Otro punto a evaluar es: ¿debo tener varias tarjetas? Sí, siempre y cuando:

1) las pueda administrar;

2) tenga la seguridad de poder seguirlas usando sin excederse de su capacidad real de pago en el corto plazo, y;

3) tome en consideración los costos anuales de emisión de las tarjetas.

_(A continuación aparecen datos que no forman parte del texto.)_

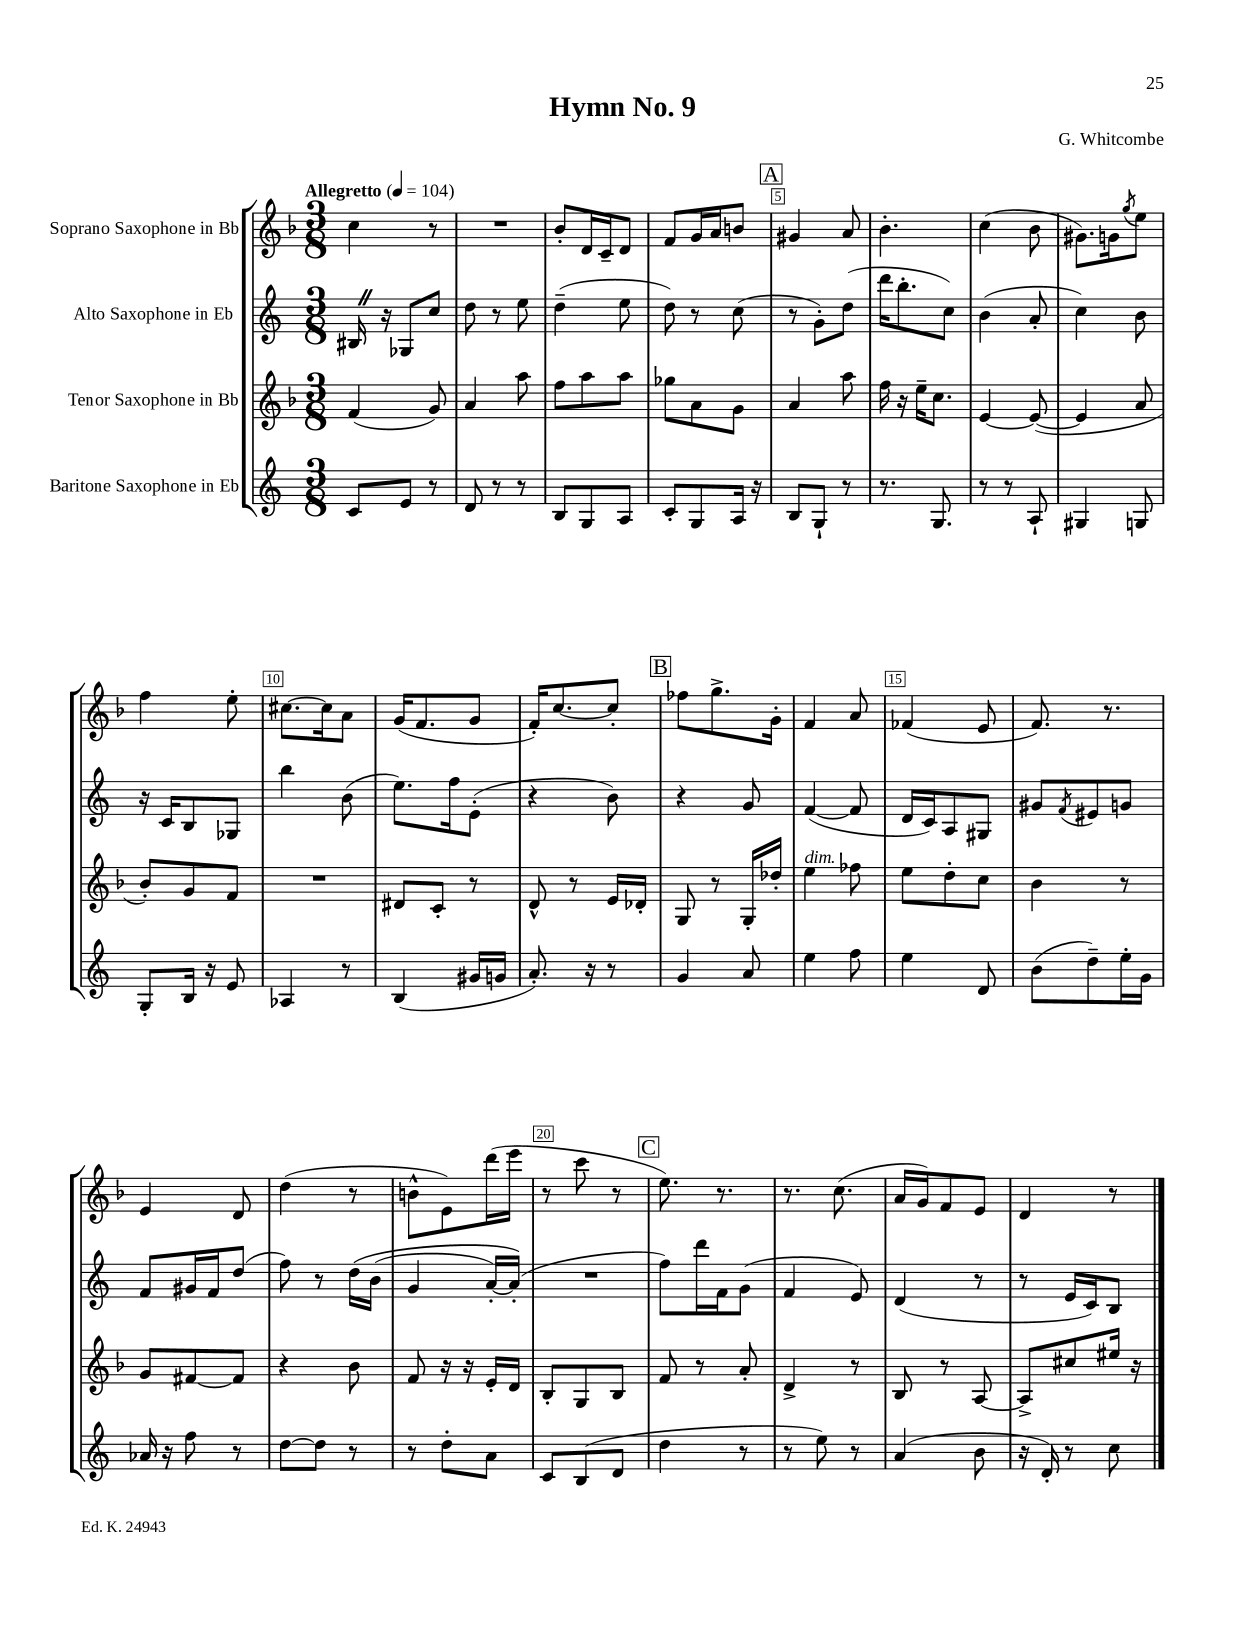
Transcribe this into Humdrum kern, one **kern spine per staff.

**kern	**kern	**kern	**kern
*staff4	*staff3	*staff2	*staff1
*clefG2	*clefG2	*clefG2	*clefG2
*k[]	*k[b-]	*k[]	*k[b-]
*M3/8	*M3/8	*M3/8	*M3/8
*MM104	*MM104	*MM104	*MM104
8c/L	(4f/	16B#/	4cc\
.	.	16r	.
8e/J	.	8G-/L	.
8r	8g/)	8cc/J	8r
=	=	=	=
8d/	4a/	8dd\	4.r
8r	.	8r	.
8r	8aa\	8ee\	.
=	=	=	=
8B/L	8ff\L	(4dd~\	8b-'/L
8G/	8aa\	.	16d/L
.	.	.	16c~/J
8A/J	8aa\J	8ee\	8d/J
=	=	=	=
8c'/L	8gg-\L	8dd\)	8f/L
8G/	8a\	8r	16g/L
.	.	.	16a/J
16A/Jk	8g\J	(8cc\	8b/J
16r	.	.	.
=	=	=	=
8B/L	4a/	8r	4g#/
8G`/J	.	8g'\L)	.
8r	8aa\	(8dd\J	8a/
=	=	=	=
8.r	16ff\	16ddd\LK	4.b-'\
.	16r	8.bb'\	.
.	16ee~\LK	.	.
8.G/	8.cc\J	.	.
.	.	8cc\J)	.
=	=	=	=
8r	[4e/	(4b\	(4cc\
8r	.	.	.
8A`/	(8e/_	8a'/	8b-\
=	=	=	=
4G#/	4e/]	4cc\)	8.g#\L)
.	.	.	16g\k
.	.	.	8qgg/
8G/	8a/	8b\	8ee\J
=	=	=	=
8G'/L	8b-'/L)	16r	4ff\
.	.	16c/LK	.
16B/Jk	8g/	8B/	.
16r	.	.	.
8e/	8f/J	8G-/J	8ee'\
=	=	=	=
4A-/	4.r	4bb\	[8.cc#\L
.	.	.	16cc#\]k
8r	.	(8b\	8a\J
=	=	=	=
(4B/	8d#/L	8.ee\L)	(16g/LK
.	.	.	8.f/
.	8c'/J	.	.
.	.	16ff\k	.
16g#/LL	8r	(8e'\J	8g/J
16g/JJ	.	.	.
=	=	=	=
8.a'/)	8d^^/	4r	16f'/LK)
.	.	.	[8.cc/
.	8r	.	.
16r	.	.	.
8r	16e/LL	8b\)	8cc'/]J
.	16d-'/JJ	.	.
=	=	=	=
4g/	8G/	4r	8ff-\L
.	8r	.	8.gg^\
8a/	16G'/LL	8g/	.
.	16dd-'/JJ	.	16g'\Jk
=	=	=	=
4ee\	4ee\	([4f/	4f/
8ff\	8ff-\	8f/]	8a/
=	=	=	=
4ee\	8ee\L	16d/LL	(4f-/
.	.	16c/J)	.
.	8dd'\	8A/	.
8d/	8cc\J	8G#/J	8e/
=	=	=	=
(8b\L	4b-\	8g#/L	8.f/)
.	.	8qf/	.
8dd~\)	.	8e#/	.
.	.	.	8.r
16ee'\L	8r	8g/J	.
16g\JJ	.	.	.
=	=	=	=
16a-/	8g/L	8f/L	4e/
16r	.	.	.
8ff\	[8f#/	16g#/L	.
.	.	16f/J	.
8r	8f#/]J	(8dd/J	8d/
=	=	=	=
[8dd\L	4r	8ff\)	(4dd\
8dd\]J	.	8r	.
8r	8b-\	&(16dd\LL	8r
.	.	(16b\JJ	.
=	=	=	=
8r	8f/	4g/	8b^^\L
8dd'\L	16r	.	8e\)
.	16r	.	.
8a\J	16e'/LL	[16a'/LL)	(16ddd\L
.	16d/JJ	(16a'/]JJ&)	16eee\JJ
=	=	=	=
8c/L	8B-'/L	4.r	8r
(8B/	8G/	.	8ccc\
8d/J	8B-/J	.	8r
=	=	=	=
4dd\	8f/	8ff\L)	8.ee\)
.	8r	16ddd\L	.
.	.	16f\J	8.r
8r	8a'/	(8g\J	.
=	=	=	=
8r	4d^/	4f/	8.r
8ee\)	.	.	.
.	.	.	(8.cc\
8r	8r	8e/)	.
=	=	=	=
(4a/	8B-/	(4d/	16a/LL
.	.	.	16g/J)
.	8r	.	8f/
8b\	[8A/	8r	8e/J
=	=	=	=
16r	8A^/]L	8r	4d/
16d'/)	.	.	.
8r	8cc#/	16e/LL	.
.	.	16c/J)	.
8cc\	16ee#/Jk	8B/J	8r
.	16r	.	.
==	==	==	==
*-	*-	*-	*-
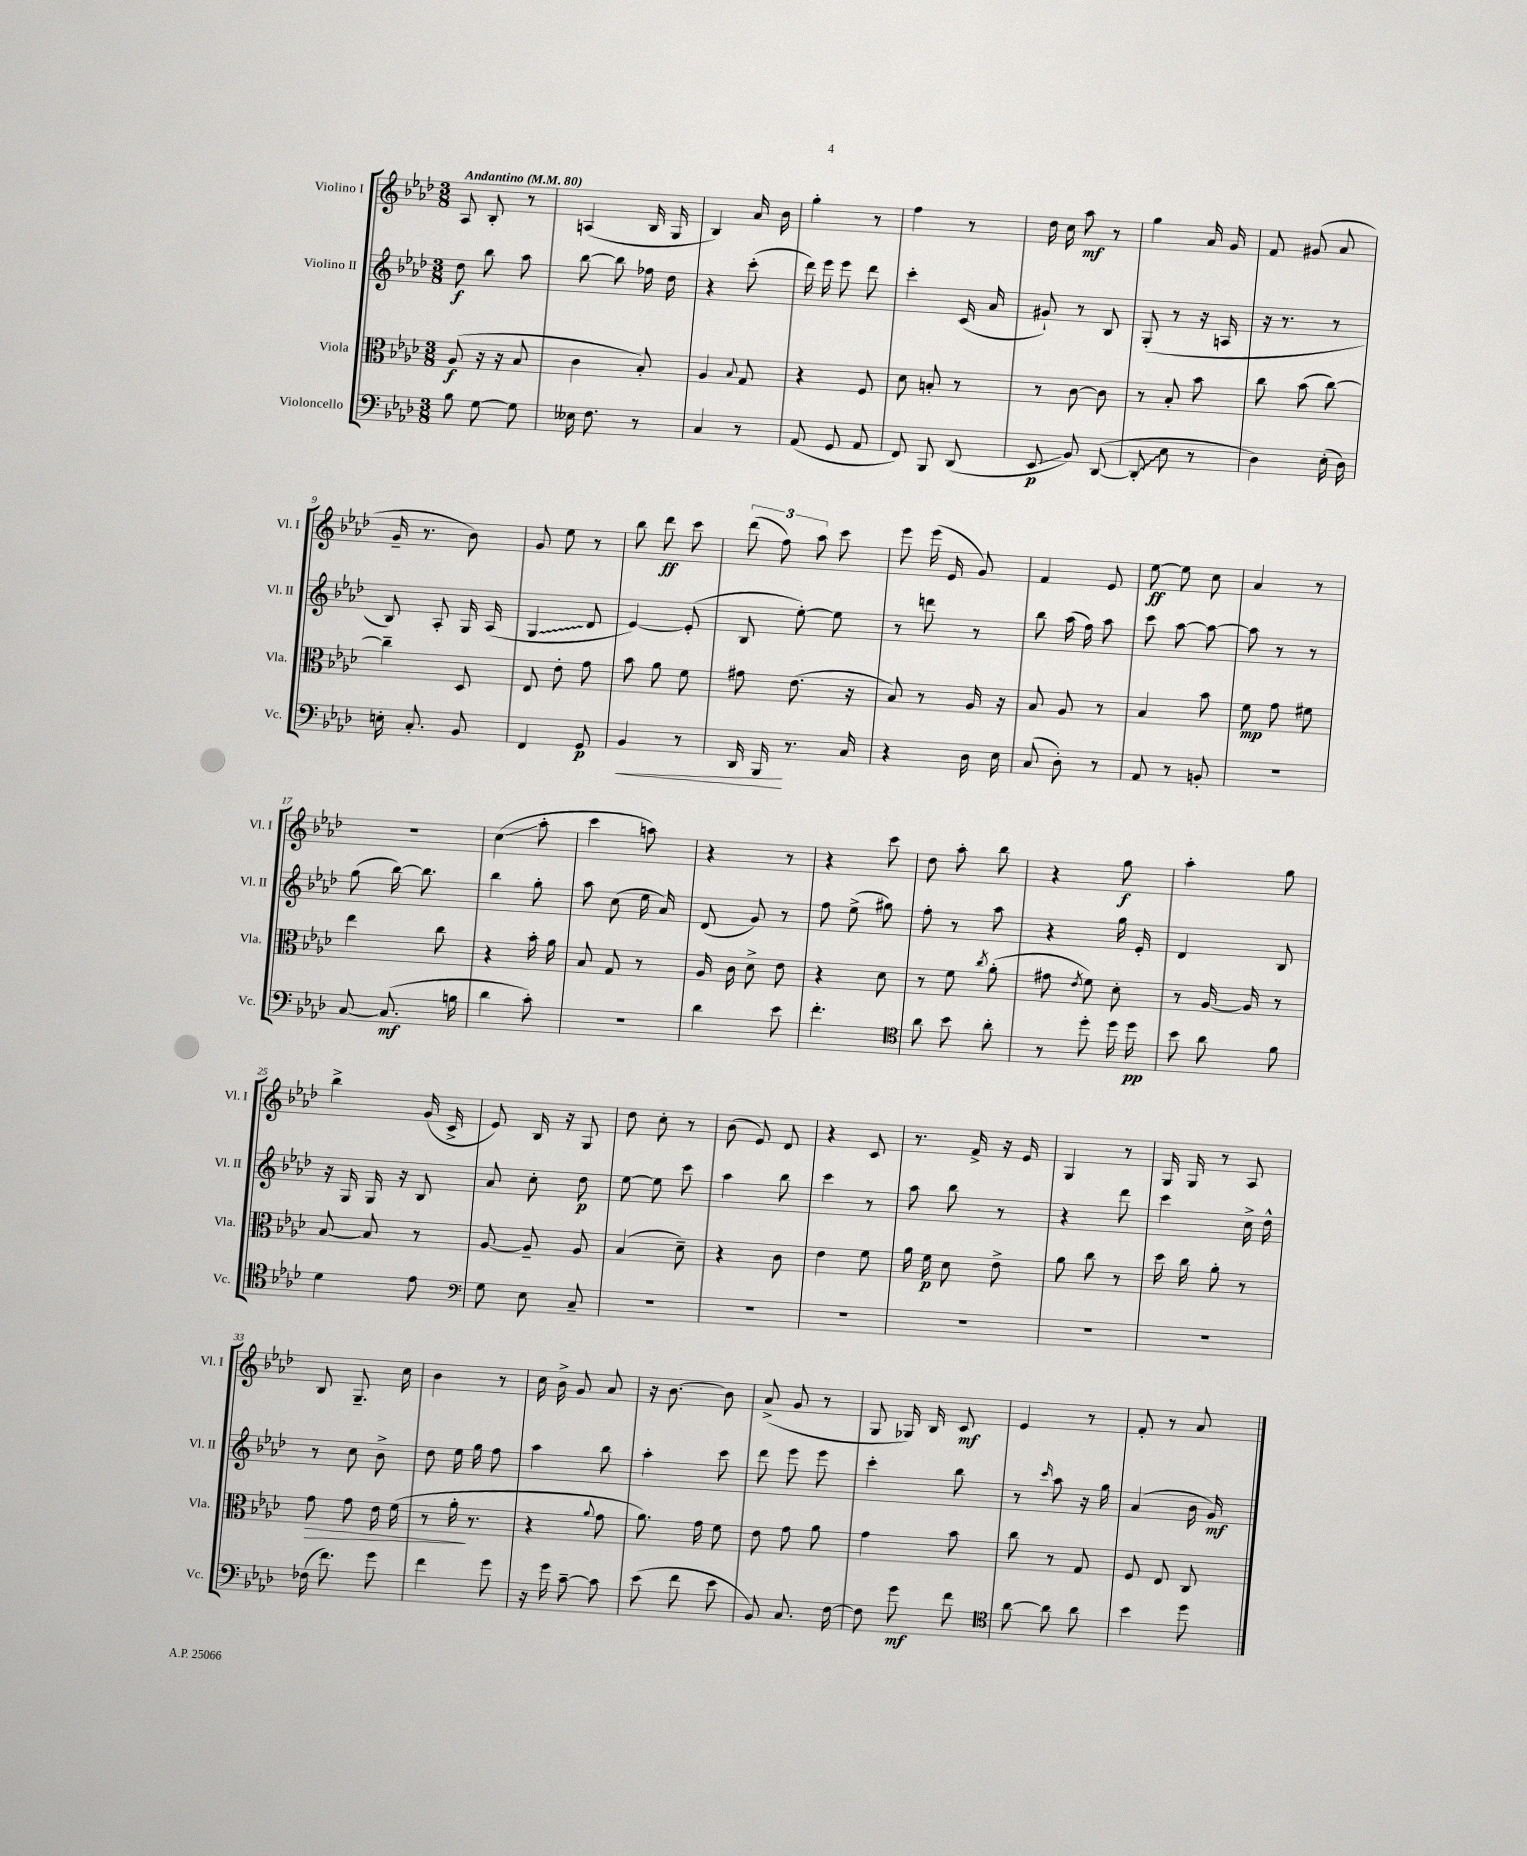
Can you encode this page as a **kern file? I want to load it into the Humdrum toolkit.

**kern	**kern	**kern	**kern
*staff4	*staff3	*staff2	*staff1
*clefF4	*clefC3	*clefG2	*clefG2
*k[b-e-a-d-]	*k[b-e-a-d-]	*k[b-e-a-d-]	*k[b-e-a-d-]
*M3/8	*M3/8	*M3/8	*M3/8
*MM80	*MM80	*MM80	*MM80
8B-	(8A-	8dd-	8A-
[8G	16r	8bb-	8B-'
.	16r	.	.
8G]	8B-	8aa-	8r
=	=	=	=
16E--	4c	[8bb-	(4A
8.F	.	.	.
.	.	8bb-]	.
8r	8B-')	16ff-	16B-
.	.	16dd-	16G
=	=	=	=
4C	4A-	4r	4B-)
.	8qqB-	.	.
8r	8G	(8ccc'	16a-
.	.	.	16b-
=	=	=	=
(8AA-	4r	16ddd-)	4gg'
.	.	16eee-	.
8GG	.	8eee-	.
8AA-	8F	8ddd-	8r
=	=	=	=
8FF)	8d-	4ccc'	4ff
8BBB-	8B'	.	.
(8DD-	8r	(16c	8r
.	.	16a-	.
=	=	=	=
8EE-	8r	8g#`)	16dd-
.	.	.	16cc
8BB-)	[8c	8r	8aa-
([8DD-	8c]	8B-	8r
=	=	=	=
8DD-']	8r	(8G'	4gg
8E-	8B-'	8r	.
8r	8b-	16r	16a-
.	.	16A	16g
=	=	=	=
4D-)	8cc	16r	8f
.	.	8.r	.
.	(8b-	.	(8g#
(16E-'	[8cc)	8r	8a-
16D-)	.	.	.
=	=	=	=
16E'	4cc~]	8B-)	16g~
8.C'	.	.	8.r
.	.	8A-'	.
8BB-	8D-	16G	8b-)
.	.	(16A-	.
=	=	=	=
4FF	8E-	4G	8g
.	8e-'	.	8ee-
8GG	8g	8d-	8r
=	=	=	=
4BB-	8b-	[4e-)	8bb-
.	8a-	.	8ddd-
8r	8f	(8e-']	8ccc
=	=	=	=
16DD-	8g#	8B-	(12ddd-
16BBB-	.	.	.
.	.	.	12ff)
8.r	(8.e-	[8ee-')	.
.	.	.	12aa-
.	.	8ee-]	8ccc
16C	16r	.	.
=	=	=	=
4r	8B-)	8r	8eee-
.	8r	8ddd	(16eee-
.	.	.	16e-
16D-	16A-	8r	8g)
16E-	16r	.	.
=	=	=	=
(8C	8B-	8bb-	4f
8D-')	8A-	(16aa-	.
.	.	16ff)	.
8r	8r	8aa-	8e-
=	=	=	=
8AA-	4B-	8ccc	[8ee-
8r	.	[8aa-	8ee-]
8BB'	8b-	8aa-_	8cc
=	=	=	=
4.r	8f	8aa-]	4a-
.	8g	8r	.
.	8f#	8r	8r
=	=	=	=
[8C	4ee-	(8gg	4.r
(8.C]	.	[16bb-)	.
.	.	8.bb-]	.
.	8cc	.	.
16B	.	.	.
=	=	=	=
4d-	4r	4bb-	(4cc
8c')	16b-'	8gg'	8aa-'
.	16a-	.	.
=	=	=	=
4.r	8B-	8aa-	4ccc
.	8G	(8cc	.
.	8r	16ee-	8aa)
.	.	16a-)	.
=	=	=	=
4d-	16A-	(8d-	4r
.	16c	.	.
.	8d-^	8g)	.
8e-	8e-	8r	8r
=	=	=	=
4.f'	4r	8ff	4r
.	.	(8ee-^	.
.	8d-	8gg#)	8ccc
=	=	=	=
*clefC4	*	*	*
8a-	8r	8ff'	8dd-
8b-	8f	8r	8aa-'
.	8qcc	.	.
8a-'	(8a-'	8aa-	8bb-
=	=	=	=
8r	8g#	4r	4r
.	8qe-	.	.
8dd-'	8f)	.	.
16dd-	8d-'	16gg	8gg
16dd-	.	16e-'	.
=	=	=	=
8b-	8r	4d-	4aa-'
8a-	[16A-	.	.
.	16A-]	.	.
8f	8r	8B-	8gg
=	=	=	=
4d-	[8B-	16r	4bb-^
.	.	16G	.
.	8B-]	16G	.
.	.	16r	.
8e-	8r	8B-	(16g
.	.	.	16c^
=	=	=	=
*clefF4	*	*	*
8G	[8A-	8a-	8e-)
8E-	8A-~]	8cc'	16B-
.	.	.	16r
8C~	8A-	8dd-	8G
=	=	=	=
4.r	(4B-	[8ee-	8dd-
.	.	8ee-]	8cc'
.	8d-~)	8ccc	8r
=	=	=	=
4.r	4r	4aa-	(8b-
.	.	.	8e-)
.	8c	8bb-	8d-
=	=	=	=
4.r	4e-	4ccc	4r
.	8f	8r	8c
=	=	=	=
4.r	16a-	8aa-	8.r
.	16f	.	.
.	8d-	8bb-	.
.	.	.	16f^
.	8e-^	8r	16r
.	.	.	16e-
=	=	=	=
4.r	8a-	4r	4G
.	8cc	.	.
.	8r	8ddd-	8r
=	=	=	=
4.r	16dd-	4ccc	16G
.	16cc	.	16G
.	8a-'	.	8r
.	8r	16cc^	8A-
.	.	16dd-^^	.
=	=	=	=
(16F-	8g	8r	8B-
8.f)	.	.	.
.	8g	8cc	8.G~
8g	16e-	8b-^	.
.	(16f	.	16cc
=	=	=	=
4f	8r	8dd-	4b-
.	16a-'	16ee-	.
.	8.r	16gg	.
8g	.	8ff	8r
=	=	=	=
16r	4r	4aa-	16cc
16g	.	.	16b-^
[8c~	.	.	8g
.	8qqa-	.	.
8c]	8g	8bb-	8a-
=	=	=	=
(8e-	8.a-)	4aa-'	16r
.	.	.	[8.b-
8f	.	.	.
.	16g	.	.
8e-	8f	8ccc	8b-]
=	=	=	=
8BB-)	8e-	8ddd-	(8a-^
8.C	8g	8eee-	8g
.	8a-	8eee-	8r
[16F	.	.	.
=	=	=	=
8F]	4g	4ccc'	8G
8g	.	.	16G-)
.	.	.	16B-
8f	8b-	8bb-	8c
=	=	=	=
*clefC4	*	*	*
[8a-	8cc	8r	4e-
.	.	16qqccc	.
8a-]	8r	8aa-	.
8a-	8G	16r	8r
.	.	16gg	.
=	=	=	=
4b-	8F	(4a-	8f'
.	8E-	.	8r
8dd-	8C	16b-	8a-
.	.	16g)	.
==	==	==	==
*-	*-	*-	*-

Recuerde ¡Si las tasas son muy altas, no se financie con tarjetas!
Las tarjetas de crédito son una de las trampas que nos pone la sociedad contemporánea, y uno de los monstruos que podrían acabar con nuestra supervivencia. Caer en esa trampa podría convertirnos en eternos pagadores de intereses, y los intereses van abriendo cada vez más el boquete de la trampa, como arena movediza: salir será cada vez más difícil. Si no se tiene el dinero para pagar un bien, que no es de primordial necesidad, lo adecuado es pensar seriamente en abstenerse del consumo, y esperar a tener el dinero. Una de las normas generales en finanzas, y en la vida, arroparse hasta donde llegue la cobija: ¡es una norma de absoluto sentido común! Se llama "vivir medido" (en los gastos).